--- Begin PAGE ---

Metro Gold Line Noise Solution On Track
Highland Park resident Yamileth Batres travels from her home near Southwest Museum to class at Pasadena City College via the Metro Gold Line light rail train about three times a week. After her final class each day, she braces for the 10-minute wait at the Allen station.
"After a long day at school, I've been learning and reading in class all day, I get to the Metro station and all the noise just makes me get a headache," she said.
The chaotic noise comes from cars whizzing past the station because Allen station is one of three Gold Line stops in Pasadena along with Sierra Madre Villa and Lake that sit in the middle of 12 lanes of traffic on the Interstate 210 Freeway. These stations are narrow islands whose inhabitants are on the same level as vehicles hurrying by at 70 mph.
Even during times of slow-moving traffic, passengers say they can't concentrate or talk on their phones. Many turn to portable music players to dampen the cacophony of engines, grinding tires and wind.
Batres said she's tempted to wait on the stairs leading up the platform, where the roar of vehicle traffic is noticeably less harsh. But she fears missing her train because the doors remain open for only a short period before departing.
Seven years after the Gold Line opened, the Los Angeles County Metropolitan Transit Authority is nearly ready to bring people such as Batres some relief as they await their trains.
Metro plans to have train arrival monitors installed by December in areas near the stations that are much quieter than the platforms.
Those locations include the entrance to the pedestrian bridge in the parking structure just north of Sierra Madre Villa, the street-level ticketing area below the freeway at Allen and under the clock tower atop the Lake Avenue bridge.
By comparing train arrival times with the current time on the displays, Gold Line riders would be able to minimize waiting time on the platforms.
Metro will install 64 LCD monitors in total along the entire Gold Line to provide the train information system that has already been added to the Metro Red and Purple lines.
The monitors can also display--in video or text--public service announcements, schedule changes and emergency messages.
Although the displays can only show scheduled train arrival data, Metro is working on the ability to generate estimated times based on the real-time locations of trains.
Metro Wayside Communications Manager Daniel Lindstrom said Metro should learn by the end of March on how much such a project would cost. However, he did emphasize that Metro trains are on-time 99 percent of the time.
Lindstrom said displays at the Gold Line stops will always appear in shaded areas above ticket-vending machines and the middle of each platform above map displays. One-line overhead LED screens with arrival messages will be placed on the corners of platforms.
The project's funding comes from a $7 million grant awarded in January
2007 to the Greater Los Angeles area, including Long Beach and Santa
Ana. The grant was part of the Department of Homeland Security's $141
million Transit Security Grant Program, meant for protecting mass transit systems in the highest-risk urban areas.
On Sept. 24, 2009, the Metro Board of Directors awarded a $1.3 million contract to JM Fiber Optics to provide the monitors, cases, media players and software for the Gold Line information system from Pasadena through the Eastside extension.
According to Carla Duarte, project manager for JM Fiber Optics, the company will deliver the final pieces for the Gold Line by the end of April. Metro personnel will handle the installation.

--- End PAGE ---

--- WHAT YOU WILL DO ---
(A) Can you set down, word for word, the part of the Gold Line article running from "Metro will install" up to and including "of the time."?
(B) Could you extract the rows from the very first line up to and including the line with "building: (496, 381)", reproducing each one exactly?

--- Begin MATERIAL PROVIDED ---

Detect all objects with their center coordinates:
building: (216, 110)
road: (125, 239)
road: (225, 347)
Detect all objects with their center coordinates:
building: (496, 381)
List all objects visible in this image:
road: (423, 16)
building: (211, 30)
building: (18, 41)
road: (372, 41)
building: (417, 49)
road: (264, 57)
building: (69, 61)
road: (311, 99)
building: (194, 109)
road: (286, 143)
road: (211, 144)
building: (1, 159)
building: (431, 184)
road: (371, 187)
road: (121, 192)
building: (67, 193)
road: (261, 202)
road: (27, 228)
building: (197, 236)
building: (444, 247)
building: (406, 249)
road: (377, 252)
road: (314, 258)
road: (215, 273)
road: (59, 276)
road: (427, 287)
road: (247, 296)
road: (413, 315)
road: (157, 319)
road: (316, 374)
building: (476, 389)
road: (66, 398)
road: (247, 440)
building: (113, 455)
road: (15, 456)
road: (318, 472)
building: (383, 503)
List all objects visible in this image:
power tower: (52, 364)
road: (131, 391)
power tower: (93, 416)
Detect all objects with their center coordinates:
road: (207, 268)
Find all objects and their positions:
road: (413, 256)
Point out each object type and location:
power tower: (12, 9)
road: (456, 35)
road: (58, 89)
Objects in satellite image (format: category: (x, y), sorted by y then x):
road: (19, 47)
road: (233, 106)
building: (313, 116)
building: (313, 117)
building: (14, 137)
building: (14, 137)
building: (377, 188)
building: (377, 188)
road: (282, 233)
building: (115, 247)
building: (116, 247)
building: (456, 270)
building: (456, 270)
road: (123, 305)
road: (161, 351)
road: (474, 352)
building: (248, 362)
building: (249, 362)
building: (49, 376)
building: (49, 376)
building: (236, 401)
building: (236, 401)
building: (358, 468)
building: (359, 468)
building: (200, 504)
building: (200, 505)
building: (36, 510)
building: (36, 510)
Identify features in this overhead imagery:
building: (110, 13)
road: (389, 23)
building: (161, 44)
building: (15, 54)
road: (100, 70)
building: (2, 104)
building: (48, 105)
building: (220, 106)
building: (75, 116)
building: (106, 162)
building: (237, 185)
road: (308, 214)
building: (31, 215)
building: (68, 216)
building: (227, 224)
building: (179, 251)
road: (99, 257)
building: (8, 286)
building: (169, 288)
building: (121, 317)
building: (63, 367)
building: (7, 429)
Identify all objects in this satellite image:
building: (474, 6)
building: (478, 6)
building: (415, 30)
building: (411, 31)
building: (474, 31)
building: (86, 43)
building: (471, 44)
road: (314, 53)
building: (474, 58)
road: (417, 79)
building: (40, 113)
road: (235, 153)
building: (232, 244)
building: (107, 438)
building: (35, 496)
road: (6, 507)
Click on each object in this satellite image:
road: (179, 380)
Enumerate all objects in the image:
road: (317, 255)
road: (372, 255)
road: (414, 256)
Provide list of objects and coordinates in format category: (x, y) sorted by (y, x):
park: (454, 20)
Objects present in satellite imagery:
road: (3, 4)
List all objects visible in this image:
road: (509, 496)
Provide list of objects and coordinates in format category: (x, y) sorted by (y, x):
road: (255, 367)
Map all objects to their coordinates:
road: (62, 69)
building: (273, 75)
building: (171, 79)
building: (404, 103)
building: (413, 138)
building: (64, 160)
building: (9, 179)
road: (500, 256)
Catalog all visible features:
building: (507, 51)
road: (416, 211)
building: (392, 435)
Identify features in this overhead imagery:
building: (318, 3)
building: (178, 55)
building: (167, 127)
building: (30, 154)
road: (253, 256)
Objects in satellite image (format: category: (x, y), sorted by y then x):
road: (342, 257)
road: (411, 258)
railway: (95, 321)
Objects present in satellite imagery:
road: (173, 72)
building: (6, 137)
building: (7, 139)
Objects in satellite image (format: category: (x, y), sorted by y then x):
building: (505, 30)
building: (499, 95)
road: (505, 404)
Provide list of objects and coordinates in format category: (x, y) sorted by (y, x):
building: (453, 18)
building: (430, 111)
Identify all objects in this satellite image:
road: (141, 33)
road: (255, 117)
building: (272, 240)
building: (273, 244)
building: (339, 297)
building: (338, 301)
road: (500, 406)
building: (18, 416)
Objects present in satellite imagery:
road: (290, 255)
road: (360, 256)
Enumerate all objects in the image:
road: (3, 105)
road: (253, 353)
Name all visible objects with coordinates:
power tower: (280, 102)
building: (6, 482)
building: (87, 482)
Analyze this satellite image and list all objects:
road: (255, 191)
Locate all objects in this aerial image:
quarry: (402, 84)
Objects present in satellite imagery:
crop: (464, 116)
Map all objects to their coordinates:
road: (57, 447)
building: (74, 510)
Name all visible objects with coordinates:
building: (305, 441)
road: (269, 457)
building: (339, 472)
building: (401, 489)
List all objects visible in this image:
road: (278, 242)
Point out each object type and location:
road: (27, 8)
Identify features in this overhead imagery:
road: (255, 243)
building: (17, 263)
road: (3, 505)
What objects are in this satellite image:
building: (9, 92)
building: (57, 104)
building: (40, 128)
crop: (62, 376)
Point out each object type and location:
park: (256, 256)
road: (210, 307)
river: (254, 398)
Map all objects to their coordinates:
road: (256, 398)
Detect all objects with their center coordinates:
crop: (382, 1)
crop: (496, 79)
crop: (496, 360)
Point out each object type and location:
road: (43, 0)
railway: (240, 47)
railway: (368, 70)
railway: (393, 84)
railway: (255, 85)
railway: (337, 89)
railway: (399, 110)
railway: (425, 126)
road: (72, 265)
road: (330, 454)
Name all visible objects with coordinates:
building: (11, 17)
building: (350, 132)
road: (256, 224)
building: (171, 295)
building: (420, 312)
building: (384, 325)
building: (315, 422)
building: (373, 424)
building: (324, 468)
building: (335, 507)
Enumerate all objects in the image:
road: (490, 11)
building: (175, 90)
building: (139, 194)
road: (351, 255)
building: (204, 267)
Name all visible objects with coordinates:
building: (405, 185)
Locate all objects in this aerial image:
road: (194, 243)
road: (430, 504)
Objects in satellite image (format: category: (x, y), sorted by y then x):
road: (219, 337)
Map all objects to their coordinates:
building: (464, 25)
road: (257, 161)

--- End MATERIAL PROVIDED ---

--- TASK-BY-TASK SOLUTIONS ---
(A)
Metro will install 64 LCD monitors in total along the entire Gold Line to provide the train information system that has already been added to the Metro Red and Purple lines.
The monitors can also display--in video or text--public service announcements, schedule changes and emergency messages.
Although the displays can only show scheduled train arrival data, Metro is working on the ability to generate estimated times based on the real-time locations of trains.
Metro Wayside Communications Manager Daniel Lindstrom said Metro should learn by the end of March on how much such a project would cost. However, he did emphasize that Metro trains are on-time 99 percent of the time.

(B)
Detect all objects with their center coordinates:
building: (216, 110)
road: (125, 239)
road: (225, 347)
Detect all objects with their center coordinates:
building: (496, 381)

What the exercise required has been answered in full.